"Mała czarna", wynalazek, który do świata mody wprowadziła odważna i skandalizująca jak na swoje czasy Coco Chanel, od kilkudziesięciu lat ma swoje fanki na całym świecie. Sukienka ta uznawana jest za ponadczasową, elegancką i jednocześnie bardzo bezpieczną kreację. Wiele celebrytek decyduje się na różne "wariacje" na jej temat, co można było zauważyć podczas piątkowej gali _**Moda i styl**_.

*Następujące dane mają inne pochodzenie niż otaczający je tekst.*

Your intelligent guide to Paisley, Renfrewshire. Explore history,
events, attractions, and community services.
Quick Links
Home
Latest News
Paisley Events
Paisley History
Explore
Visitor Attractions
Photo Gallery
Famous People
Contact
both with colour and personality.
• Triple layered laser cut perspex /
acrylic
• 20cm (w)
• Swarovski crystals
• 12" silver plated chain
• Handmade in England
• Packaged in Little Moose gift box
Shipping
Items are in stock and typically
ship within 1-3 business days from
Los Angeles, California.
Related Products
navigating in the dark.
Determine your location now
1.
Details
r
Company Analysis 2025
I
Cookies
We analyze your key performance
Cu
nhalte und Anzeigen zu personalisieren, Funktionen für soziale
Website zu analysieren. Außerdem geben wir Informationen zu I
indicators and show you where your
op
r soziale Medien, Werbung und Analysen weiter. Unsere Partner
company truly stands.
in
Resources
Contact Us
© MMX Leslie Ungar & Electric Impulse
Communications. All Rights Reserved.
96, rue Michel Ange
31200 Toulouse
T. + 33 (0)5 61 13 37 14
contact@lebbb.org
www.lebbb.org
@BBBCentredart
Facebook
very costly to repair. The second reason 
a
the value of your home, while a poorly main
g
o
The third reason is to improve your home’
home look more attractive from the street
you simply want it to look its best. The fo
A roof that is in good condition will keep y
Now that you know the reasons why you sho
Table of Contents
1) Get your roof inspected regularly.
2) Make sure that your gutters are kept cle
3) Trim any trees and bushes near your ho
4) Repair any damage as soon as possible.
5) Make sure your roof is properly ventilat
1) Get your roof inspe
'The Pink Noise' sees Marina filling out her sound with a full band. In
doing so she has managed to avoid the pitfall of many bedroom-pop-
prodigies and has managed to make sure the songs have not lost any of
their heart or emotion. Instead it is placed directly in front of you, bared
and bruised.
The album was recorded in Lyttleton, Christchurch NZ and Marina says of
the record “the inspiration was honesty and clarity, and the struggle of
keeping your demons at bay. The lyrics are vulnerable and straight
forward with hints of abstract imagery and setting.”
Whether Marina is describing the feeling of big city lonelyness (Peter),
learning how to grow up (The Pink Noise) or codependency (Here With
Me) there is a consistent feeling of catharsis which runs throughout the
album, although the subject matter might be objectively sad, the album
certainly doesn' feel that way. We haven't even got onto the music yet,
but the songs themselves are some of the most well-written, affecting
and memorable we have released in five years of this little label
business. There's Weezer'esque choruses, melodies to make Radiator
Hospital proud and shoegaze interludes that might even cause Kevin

Na "małą czarną" zdecydowały się Natalia Lesz, Edyta Herbuś i kobieta, która nauczyłą Tomasza Kammela biznesu - Katarzyna Niezgoda. Każda z nich wybrała inną jej wersję. Piosenkarka miała na sobie dopasowaną sukienkę z długim rękawem, "przełamaną" adekwatnym, białym napisem na plecach - "little black dress" oraz oryginalnym, kolorowym makijażem. "Najzdolniejsza kielczanka" postawiła na nieco dłuższy fason, dość mocno zabudowany, ale dla równowagi wykończony zalotnie prześwitującym tiulem. Kobieta Kammela, od niedawna znów pani prezes wystąpiła w dopasowanej kreacji w nieco błyszczącym odcieniu czerni, do której dobrała drobne szpilki i kopertową torebkę.
Która z nich wypadła Waszym zdaniem najlepiej?